Prologis has scooped up a big piece of bare ground in South San Jose, paying $14 million for a vacant, roughly 14-acre site at 455 Piercy Road that has been pitched for industrial redevelopment. The same parcel last changed hands in 2021 for about $4.75 million, a sharp jump in value that tracks a very tight industrial market.
According to the Silicon Valley Business Journal, Prologis, already the region’s largest commercial property owner, is listed as the buyer and closed on the site at the $14 million price.
Site History And Prior Plans
City planning records and the state CEQA database show the property was examined in 2022 for a potential industrial project: an approximately 121,580-square-foot warehouse with a 5,000-square-foot mezzanine office on a project site described at about 14.26 acres, according to CEQA documents.

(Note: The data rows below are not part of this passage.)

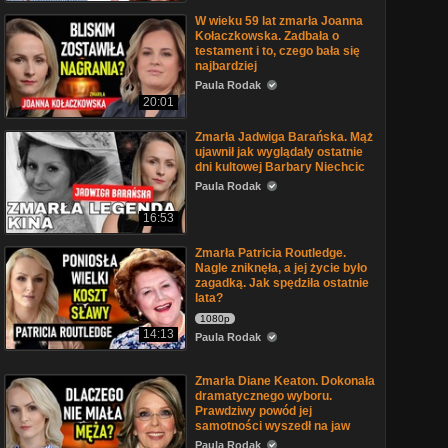
W wieku 59 lat zmarła Joanna
Kołaczkowska. Zadbała o
testament i to, czego bała się
najbardziej
Paula Rodak
20:01
Zmarła Jadwiga Barańska. Mąż
ujawnił jak wyglądały ostatnie
dni kultowej Barbary Niechcic
Paula Rodak
16:53
Zmarła Patricia Routledge.
Nagle zniknęła, a jej życie było
zagadką. Jak spędziła ostatnie
lata?
1080p
14:13
Paula Rodak
Zmarła Diane Keaton. Dokonała
dramatycznego wyboru.
Prawdziwy powód jej
samotności wyszedł na jaw
Paula Rodak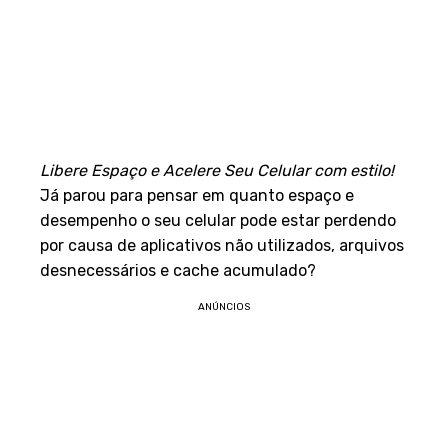
Libere Espaço e Acelere Seu Celular com estilo!
Já parou para pensar em quanto espaço e
desempenho o seu celular pode estar perdendo
por causa de aplicativos não utilizados, arquivos
desnecessários e cache acumulado?
ANÚNCIOS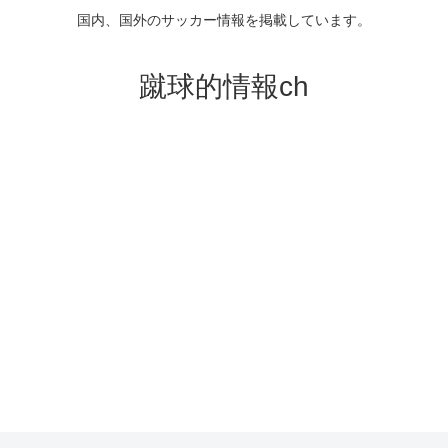
国内、国外のサッカー情報を掲載しています。
蹴球的情報ch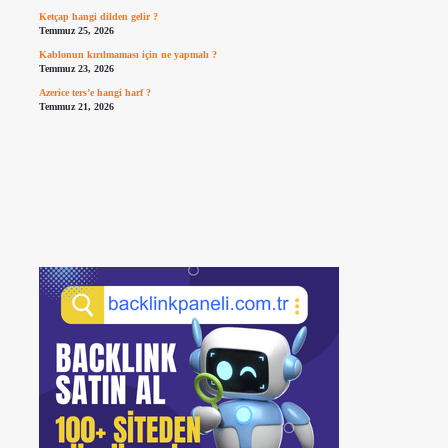
Ketçap hangi dilden gelir ?
Temmuz 25, 2026
Kablonun kırılmaması için ne yapmalı ?
Temmuz 23, 2026
Azerice ters’e hangi harf ?
Temmuz 21, 2026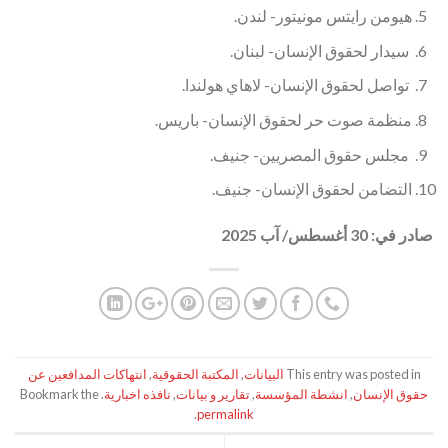
هيومن رايتس مونيتور- لندن.
سيدار لحقوق الإنسان- لبنان.
تواصل لحقوق الإنسان- لاهاي هولندا.
منظمة صوت حر لحقوق الإنسان- باريس.
مجلس حقوق المصريين- جنيف.
التضامن لحقوق الإنسان- جنيف.
صادر في: 30 أغسطس/ آب 2025
This entry was posted in
البيانات
,
المكتبة الحقوقية
,
انتهاكات المدافعين عن
حقوق الإنسان
,
انشطة المؤسسة
,
تقارير و بيانات
,
نافذه اخبارية
. Bookmark the
.
permalink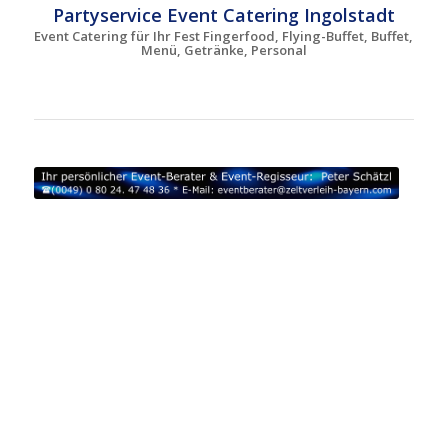
Partyservice Event Catering Ingolstadt
Event Catering für Ihr Fest Fingerfood, Flying-Buffet, Buffet,
Menü, Getränke, Personal
Partyzelte Verleih Ingolstadt | Zelte mieten Abensberg |
Zeltverleih Altmühl
tal | Zeltvermietung Bad Abbach |
Festzelte Bad Gögging | Partyzelte mieten Beilngries |
Zelte Verleih Eichstätt | Zeltverleih Gaimerheim |
Zeltvermietung Geisenfeld | Festzelte mieten Hallertau |
Partyzelte Verleih Ilmtal | Zelte mieten Kelheim |
Zeltverleih Königsmoos | Zeltvermietung Kösching |
Festzelte Verleih Langquaid | Partyzelte mieten Mainburg
| Zelte Verleih Manching | Zeltverleih Neuburg Donau |
Zeltvermietung Neustadt Donau | Festzelte mieten
Oberdolling | Partyzelte Verleih Pfaffenhofen Ilm | Zelte
mieten Reichertshausen | Zeltverleih Rohr in NB |
Zeltvermietung Schrobenhausen | Festzelte
Schweitenkirchen | Partyzelte Verleih Vohburg Donau |
Zelte Verleih Wettstetten | Zeltverleih Wolnzach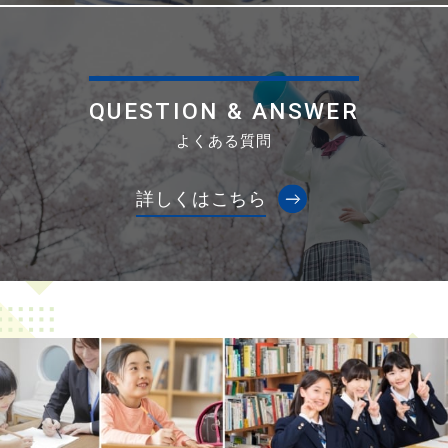
QUESTION & ANSWER
よくある質問
詳しくはこちら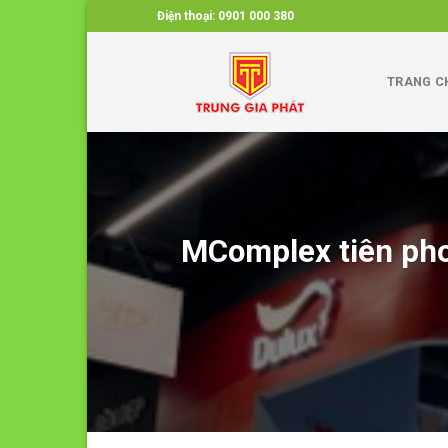
Skip
Điện thoại:
0901 000 380
to
content
TRANG C
MComplex tiên phon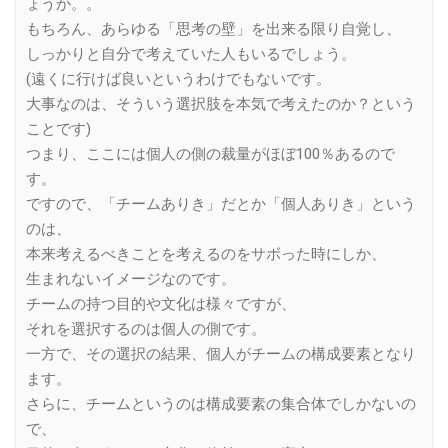
ょうか。。
もちろん、あらゆる「思考の壁」を出来る限り自覚し、
しっかりと自分で考えていた人もいるでしょう。
(遠くに行けば良いというわけでもないです。
大事なのは、そういう選択肢を本気で考えたのか？という
ことです)
つまり、ここには個人の側の裁量がほぼ100％あるので
す。
ですので、「チームありき」だとか「個人ありき」という
のは、
本来考えるべきことを考えるのをサボった時にしか、
生まれないイメージなのです。
チームの持つ目的や文化は様々ですが、
それを選択するのは個人の側です。
一方で、その選択の結果、個人がチームの構成要素となり
ます。
さらに、チームというのは構成要素の集合体でしかないの
で、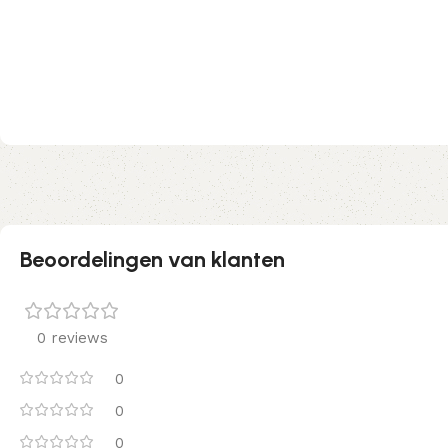
Beoordelingen van klanten
0 reviews
0
0
0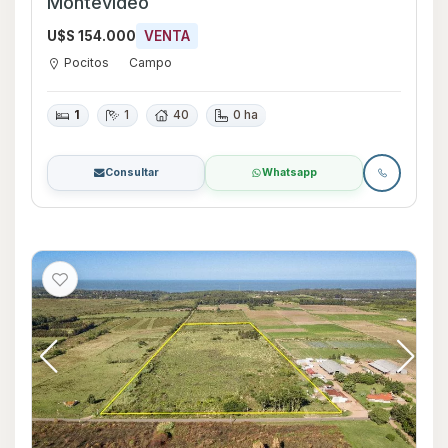
Montevideo
U$S 154.000
VENTA
Pocitos
Campo
1
1
40
0 ha
Consultar
Whatsapp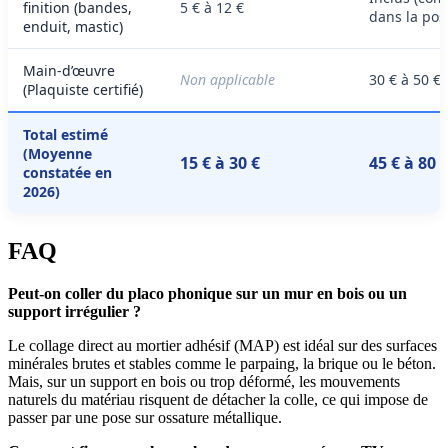
finition (bandes,
5 € à 12 €
dans la pos
enduit, mastic)
Main-d’œuvre
Non applicable
30 € à 50 €
(Plaquiste certifié)
Total estimé
(Moyenne
15 € à 30 €
45 € à 80 
constatée en
2026)
FAQ
Peut-on coller du placo phonique sur un mur en bois ou un
support irrégulier ?
Le collage direct au mortier adhésif (MAP) est idéal sur des surfaces
minérales brutes et stables comme le parpaing, la brique ou le béton.
Mais, sur un support en bois ou trop déformé, les mouvements
naturels du matériau risquent de détacher la colle, ce qui impose de
passer par une pose sur ossature métallique.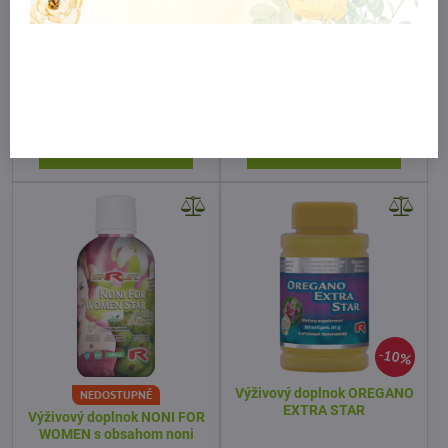
DODANIE 3 - 5 PRAC. DNÍ
DODANIE 3 - 5 PRAC. DNÍ
Výživový doplnok MULTI
Ústna voda a dezinfekčný
STAR pre doplnenie
prostriedok EFFECTIVE
vitamínov a minerálov
STAR MEDIUM 500ml
72 €
18 €
Do košíka
Do košíka
10%
Výživový doplnok OREGANO
NEDOSTUPNÉ
EXTRA STAR
Výživový doplnok NONI FOR
WOMEN s obsahom noni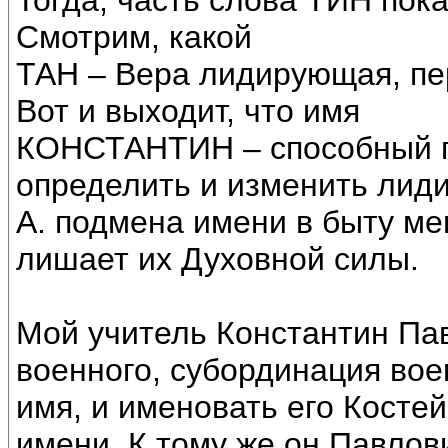
Тогда, часть слова ТИН пок
Смотрим, какой
ТАН – Вера лидирующая, пе
Вот и выходит, что имя
КОНСТАНТИН – способный п
определить и изменить лид
А. подмена имени в быту ме
лишает их Духовной силы.
Мой учитель Константин Па
военного, субординация во
имя, и именовать его Костей
имени. К тому же он Павлов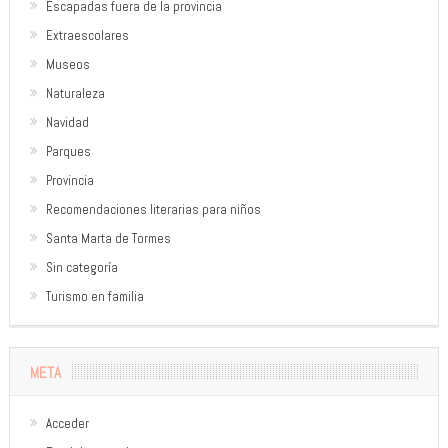
Escapadas fuera de la provincia
Extraescolares
Museos
Naturaleza
Navidad
Parques
Provincia
Recomendaciones literarias para niños
Santa Marta de Tormes
Sin categoría
Turismo en familia
META
Acceder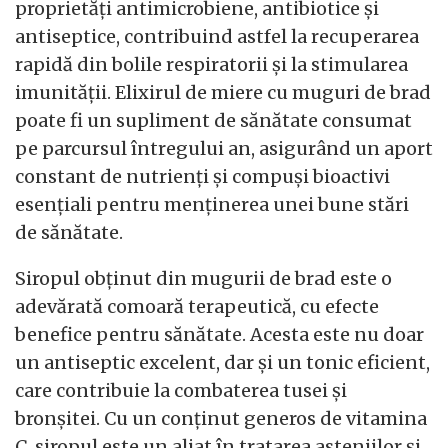
proprietăți antimicrobiene, antibiotice și
antiseptice, contribuind astfel la recuperarea
rapidă din bolile respiratorii și la stimularea
imunității. Elixirul de miere cu muguri de brad
poate fi un supliment de sănătate consumat
pe parcursul întregului an, asigurând un aport
constant de nutrienți și compuși bioactivi
esențiali pentru menținerea unei bune stări
de sănătate.
Siropul obținut din mugurii de brad este o
adevărată comoară terapeutică, cu efecte
benefice pentru sănătate. Acesta este nu doar
un antiseptic excelent, dar și un tonic eficient,
care contribuie la combaterea tusei și
bronșitei. Cu un conținut generos de vitamina
C, siropul este un aliat în tratarea asteniilor și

Coverage at the time by The Real Deal identified InSite Property Group as the applicant on that proposal and outlined the plan’s loading docks, parking layout and staffing expectations.
What The Purchase Signals
The deal highlights how strong the appetite remains for infill industrial land in the South Bay, where logistics operators and suppliers to data centers are still driving much of the leasing demand. Industry reporting notes that Prologis has logged record leasing activity in recent periods and is ramping up both its build-to-suit and data-center pipelines, a trend that helps explain why a development-ready site like this would be attractive, according to CoStar.
Local Impact And What’s Next
Any move to redevelop the lot will still have to clear San Jose’s usual hurdles, including formal city approvals and additional environmental review. Earlier filings suggested a project on the site could support several dozen full-time jobs and called out familiar construction flashpoints such as traffic and noise, according to City of San José records.
Public market listings identify the parcel as APN 678-93-030 at 455 Piercy Rd, based on property records and listing information on LoopNet. With the land now in the hands of a major institutional landlord, the timing and shape of any future warehouse or industrial project will likely be watched closely by neighbors and brokers alike.